Затылка коснулось что-то прохладное, невесомое. Мужчина едва не вскрикнул от неожиданности, развернулся резко, всем корпусом.
В мутном свете фонарика ее лицо было грустным, она улыбалась одними губами, в глазах стояла тоска, тонкие пальцы правой руки перебирали струны арфы, а свободная левая тянулась к Арсению в не то умоляющем, не то предупреждающем жесте. Терпсихора, изящная и прекрасная, пожелала коснуться его, простого смертного. А может, все гораздо проще? В этой почти кромешной темноте он просто мог не заметить протянутой руки. Ведь нет здесь никаких призраков! Нет! Он поклясться может всем чем угодно, И Грим совершенно спокоен.
Призраков нет, но все же есть что-то странное. Опасное ли, безопасное — пока не определишь, но лучше быть осторожнее, от каменных дамочек держаться подальше. Кто их знает — этих муз!
Она стояла на пьедестале, возвышаясь над остальными своими мраморными подружками. Урания, каменное воплощение великолепной Наты, последняя муза Саввы Стрельникова. Почти живая, почти настоящая, с задумчивым взглядом и ироничным изгибом губ. У ее ног лежали белые лилии: то ли прощальный подарок, то ли жертвоприношение. Арсений не мог избавиться от этого полубезумного ощущения неправильности происходящего. Он присел на корточки, коснулся гладких лепестков, пробежался пальцами по стеблям. Еще влажные, только что срезанные. Кем принесенные к ногам каменной Наты в этот воровской полночный час? Арсений знал — кем, был в этом почти уверен. Садовник не понравился ему с первого взгляда. Или насторожил? Было в нем что-то необычное, что-то такое, что не бросалось в глаза, но зудело над ухом надоедливым комариным писком, не давая расслабиться или отвлечься.

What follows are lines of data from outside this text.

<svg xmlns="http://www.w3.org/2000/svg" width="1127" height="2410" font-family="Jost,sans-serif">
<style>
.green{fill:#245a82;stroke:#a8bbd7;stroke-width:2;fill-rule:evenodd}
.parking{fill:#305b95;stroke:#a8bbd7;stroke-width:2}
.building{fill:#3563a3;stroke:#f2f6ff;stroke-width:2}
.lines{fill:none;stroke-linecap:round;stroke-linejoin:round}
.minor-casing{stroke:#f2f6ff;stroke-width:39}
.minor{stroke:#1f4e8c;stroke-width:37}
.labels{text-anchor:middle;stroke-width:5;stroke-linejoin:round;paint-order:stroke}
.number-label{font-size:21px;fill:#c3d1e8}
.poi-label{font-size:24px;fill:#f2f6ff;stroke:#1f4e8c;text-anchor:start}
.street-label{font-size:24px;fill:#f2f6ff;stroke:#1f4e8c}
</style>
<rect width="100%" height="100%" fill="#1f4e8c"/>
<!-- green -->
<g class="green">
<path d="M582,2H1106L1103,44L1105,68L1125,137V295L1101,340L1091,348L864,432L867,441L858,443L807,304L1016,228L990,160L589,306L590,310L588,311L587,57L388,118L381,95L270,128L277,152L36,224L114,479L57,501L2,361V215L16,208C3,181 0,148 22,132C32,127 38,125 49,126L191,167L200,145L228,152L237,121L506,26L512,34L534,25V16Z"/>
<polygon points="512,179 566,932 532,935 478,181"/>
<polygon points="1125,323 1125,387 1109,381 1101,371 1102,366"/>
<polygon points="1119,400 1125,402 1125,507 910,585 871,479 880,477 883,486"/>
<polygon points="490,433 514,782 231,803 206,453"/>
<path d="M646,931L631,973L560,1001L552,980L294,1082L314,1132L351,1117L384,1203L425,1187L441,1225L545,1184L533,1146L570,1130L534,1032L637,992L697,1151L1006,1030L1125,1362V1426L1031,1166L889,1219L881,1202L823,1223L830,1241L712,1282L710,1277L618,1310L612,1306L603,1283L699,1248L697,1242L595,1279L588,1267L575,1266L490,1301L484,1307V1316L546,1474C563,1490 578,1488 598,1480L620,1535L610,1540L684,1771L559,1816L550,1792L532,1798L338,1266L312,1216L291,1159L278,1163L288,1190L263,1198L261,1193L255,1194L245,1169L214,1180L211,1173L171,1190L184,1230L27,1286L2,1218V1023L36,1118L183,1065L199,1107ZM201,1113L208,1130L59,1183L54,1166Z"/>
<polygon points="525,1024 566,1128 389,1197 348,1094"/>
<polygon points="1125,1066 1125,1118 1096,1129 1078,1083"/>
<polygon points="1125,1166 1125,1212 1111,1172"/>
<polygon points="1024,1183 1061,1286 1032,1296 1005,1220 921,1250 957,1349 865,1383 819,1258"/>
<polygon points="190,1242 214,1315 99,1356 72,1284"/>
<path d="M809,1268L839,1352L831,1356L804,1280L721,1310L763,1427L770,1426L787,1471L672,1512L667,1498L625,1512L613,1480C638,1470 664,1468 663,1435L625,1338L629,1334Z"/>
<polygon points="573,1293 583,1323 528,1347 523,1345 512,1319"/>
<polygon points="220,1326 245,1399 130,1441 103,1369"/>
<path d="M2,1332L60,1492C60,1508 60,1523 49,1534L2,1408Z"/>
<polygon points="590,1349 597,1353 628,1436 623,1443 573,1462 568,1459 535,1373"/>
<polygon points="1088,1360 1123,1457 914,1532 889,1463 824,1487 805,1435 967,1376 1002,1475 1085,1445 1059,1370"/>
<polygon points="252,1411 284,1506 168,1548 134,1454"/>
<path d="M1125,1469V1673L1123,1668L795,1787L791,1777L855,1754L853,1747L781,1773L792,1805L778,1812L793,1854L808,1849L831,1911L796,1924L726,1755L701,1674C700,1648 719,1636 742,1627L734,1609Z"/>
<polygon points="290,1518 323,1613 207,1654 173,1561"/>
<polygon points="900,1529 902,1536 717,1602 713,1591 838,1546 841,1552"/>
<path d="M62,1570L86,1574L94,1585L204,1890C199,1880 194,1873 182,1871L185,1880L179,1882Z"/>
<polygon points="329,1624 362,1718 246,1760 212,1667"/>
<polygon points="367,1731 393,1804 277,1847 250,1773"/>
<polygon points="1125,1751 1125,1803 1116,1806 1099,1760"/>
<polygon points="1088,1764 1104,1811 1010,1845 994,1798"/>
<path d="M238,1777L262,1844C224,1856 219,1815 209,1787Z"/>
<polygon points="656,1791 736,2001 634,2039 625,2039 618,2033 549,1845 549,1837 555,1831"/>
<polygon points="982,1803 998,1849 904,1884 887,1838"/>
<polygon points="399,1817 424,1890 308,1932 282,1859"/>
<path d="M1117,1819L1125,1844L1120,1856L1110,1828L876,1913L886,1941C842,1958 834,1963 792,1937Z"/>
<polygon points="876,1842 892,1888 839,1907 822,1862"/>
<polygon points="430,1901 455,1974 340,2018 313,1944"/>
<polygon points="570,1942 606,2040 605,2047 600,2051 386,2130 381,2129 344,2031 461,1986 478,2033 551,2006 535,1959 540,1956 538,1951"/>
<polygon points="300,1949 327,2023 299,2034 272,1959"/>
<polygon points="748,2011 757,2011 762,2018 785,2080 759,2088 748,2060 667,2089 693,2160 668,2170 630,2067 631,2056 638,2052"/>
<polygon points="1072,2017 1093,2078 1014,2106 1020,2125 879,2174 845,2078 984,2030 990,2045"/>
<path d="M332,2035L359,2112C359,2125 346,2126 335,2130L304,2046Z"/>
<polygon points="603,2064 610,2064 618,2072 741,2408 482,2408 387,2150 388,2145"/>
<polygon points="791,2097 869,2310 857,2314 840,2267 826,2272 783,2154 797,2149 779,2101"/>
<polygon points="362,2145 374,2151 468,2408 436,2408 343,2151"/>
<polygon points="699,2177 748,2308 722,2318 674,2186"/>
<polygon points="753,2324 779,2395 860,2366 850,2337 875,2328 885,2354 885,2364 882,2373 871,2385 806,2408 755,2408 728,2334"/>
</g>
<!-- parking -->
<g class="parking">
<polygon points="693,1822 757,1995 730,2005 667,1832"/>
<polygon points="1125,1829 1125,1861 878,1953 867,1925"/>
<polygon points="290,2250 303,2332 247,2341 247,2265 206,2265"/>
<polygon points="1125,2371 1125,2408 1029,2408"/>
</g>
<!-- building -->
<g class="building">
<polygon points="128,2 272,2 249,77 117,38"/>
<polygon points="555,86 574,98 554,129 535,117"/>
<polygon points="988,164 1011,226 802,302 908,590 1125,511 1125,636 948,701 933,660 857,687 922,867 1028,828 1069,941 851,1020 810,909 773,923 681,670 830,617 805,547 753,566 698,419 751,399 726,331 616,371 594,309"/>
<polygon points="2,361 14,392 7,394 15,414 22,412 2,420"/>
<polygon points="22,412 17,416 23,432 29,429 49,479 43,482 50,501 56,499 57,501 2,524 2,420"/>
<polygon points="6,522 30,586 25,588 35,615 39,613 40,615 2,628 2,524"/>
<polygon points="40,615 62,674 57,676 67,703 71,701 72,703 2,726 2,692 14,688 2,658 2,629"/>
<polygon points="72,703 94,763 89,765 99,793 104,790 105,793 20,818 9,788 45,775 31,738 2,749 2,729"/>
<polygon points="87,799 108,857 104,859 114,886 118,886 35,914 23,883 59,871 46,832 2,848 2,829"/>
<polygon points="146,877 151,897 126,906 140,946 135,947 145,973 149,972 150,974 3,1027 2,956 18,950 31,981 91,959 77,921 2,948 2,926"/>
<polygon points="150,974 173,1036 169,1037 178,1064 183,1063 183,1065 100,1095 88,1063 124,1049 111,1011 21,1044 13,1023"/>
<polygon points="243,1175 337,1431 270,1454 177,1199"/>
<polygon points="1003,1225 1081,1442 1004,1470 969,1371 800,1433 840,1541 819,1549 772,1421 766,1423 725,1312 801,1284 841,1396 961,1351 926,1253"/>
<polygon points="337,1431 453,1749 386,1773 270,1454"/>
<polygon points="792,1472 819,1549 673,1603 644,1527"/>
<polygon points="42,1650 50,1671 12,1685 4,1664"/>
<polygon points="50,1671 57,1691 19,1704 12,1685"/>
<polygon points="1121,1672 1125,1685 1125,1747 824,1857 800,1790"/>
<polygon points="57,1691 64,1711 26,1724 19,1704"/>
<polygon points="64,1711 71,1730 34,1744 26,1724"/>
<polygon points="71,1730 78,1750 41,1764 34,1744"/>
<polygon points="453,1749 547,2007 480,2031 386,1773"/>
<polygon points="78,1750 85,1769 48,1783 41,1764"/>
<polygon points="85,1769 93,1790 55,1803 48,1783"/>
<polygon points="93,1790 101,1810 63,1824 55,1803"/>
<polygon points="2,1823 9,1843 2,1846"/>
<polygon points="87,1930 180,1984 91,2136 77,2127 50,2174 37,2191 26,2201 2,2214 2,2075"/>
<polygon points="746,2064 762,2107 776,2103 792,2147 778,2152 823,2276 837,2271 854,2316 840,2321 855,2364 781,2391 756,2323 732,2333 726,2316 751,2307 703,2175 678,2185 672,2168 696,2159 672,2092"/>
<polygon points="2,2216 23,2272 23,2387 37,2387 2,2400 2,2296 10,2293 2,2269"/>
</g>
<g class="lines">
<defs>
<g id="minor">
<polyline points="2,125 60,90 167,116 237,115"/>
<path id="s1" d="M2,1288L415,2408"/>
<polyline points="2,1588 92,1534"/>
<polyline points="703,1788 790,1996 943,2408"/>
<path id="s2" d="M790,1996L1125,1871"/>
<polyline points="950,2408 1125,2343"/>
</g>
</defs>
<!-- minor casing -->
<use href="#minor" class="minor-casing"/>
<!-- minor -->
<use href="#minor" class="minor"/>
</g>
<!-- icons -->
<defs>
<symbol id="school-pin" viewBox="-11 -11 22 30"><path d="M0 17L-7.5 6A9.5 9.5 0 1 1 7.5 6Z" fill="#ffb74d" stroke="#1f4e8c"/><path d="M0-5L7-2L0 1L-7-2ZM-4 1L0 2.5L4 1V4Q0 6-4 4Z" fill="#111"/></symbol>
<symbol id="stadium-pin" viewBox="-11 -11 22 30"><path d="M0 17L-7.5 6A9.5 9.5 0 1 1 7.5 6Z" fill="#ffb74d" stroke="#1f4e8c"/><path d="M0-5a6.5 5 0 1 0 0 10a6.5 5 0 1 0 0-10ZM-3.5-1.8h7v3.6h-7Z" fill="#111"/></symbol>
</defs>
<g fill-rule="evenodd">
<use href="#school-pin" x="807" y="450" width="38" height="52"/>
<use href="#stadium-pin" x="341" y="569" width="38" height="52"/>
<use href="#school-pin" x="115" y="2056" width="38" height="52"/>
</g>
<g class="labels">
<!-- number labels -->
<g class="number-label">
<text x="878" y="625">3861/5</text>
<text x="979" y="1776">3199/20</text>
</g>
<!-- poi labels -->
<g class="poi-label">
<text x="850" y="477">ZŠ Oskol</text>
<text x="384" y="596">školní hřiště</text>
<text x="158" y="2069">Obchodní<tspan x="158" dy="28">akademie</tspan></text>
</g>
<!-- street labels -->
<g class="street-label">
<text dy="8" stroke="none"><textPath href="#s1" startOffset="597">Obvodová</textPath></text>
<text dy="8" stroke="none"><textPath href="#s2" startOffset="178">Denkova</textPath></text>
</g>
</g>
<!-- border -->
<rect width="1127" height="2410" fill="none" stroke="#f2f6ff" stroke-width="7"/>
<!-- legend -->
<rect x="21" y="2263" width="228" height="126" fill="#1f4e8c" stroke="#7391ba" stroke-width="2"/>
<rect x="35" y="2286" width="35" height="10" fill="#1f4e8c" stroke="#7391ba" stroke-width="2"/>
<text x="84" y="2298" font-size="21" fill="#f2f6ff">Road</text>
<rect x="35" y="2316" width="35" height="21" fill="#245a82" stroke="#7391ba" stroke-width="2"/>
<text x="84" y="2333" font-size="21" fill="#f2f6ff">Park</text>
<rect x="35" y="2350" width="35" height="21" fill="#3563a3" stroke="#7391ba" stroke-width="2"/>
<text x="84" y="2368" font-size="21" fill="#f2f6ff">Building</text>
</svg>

И статуя... Ната не рассказывала, что Савва Стрельников успел воплотить ее в мраморе. Да и не было здесь раньше этой статуи! Откуда взялась? Где провела все эти годы? Почему появилась именно сейчас, после смерти последней музы?
Арсений рассеянно коснулся каменной руки. На ощупь мрамор оказался теплый, словно живой. Слишком много жизни в том, что должно быть мертвым. Слишком странно. И ощущение это... нет, не такое яркое, как при встрече с призраком, но все же достаточно сильное. Статуя Урании и в самом деле была чуть-чуть жива, в ней отчетливо чувствовалось легкое, как взмах мотылька, биение жизни. Чьей?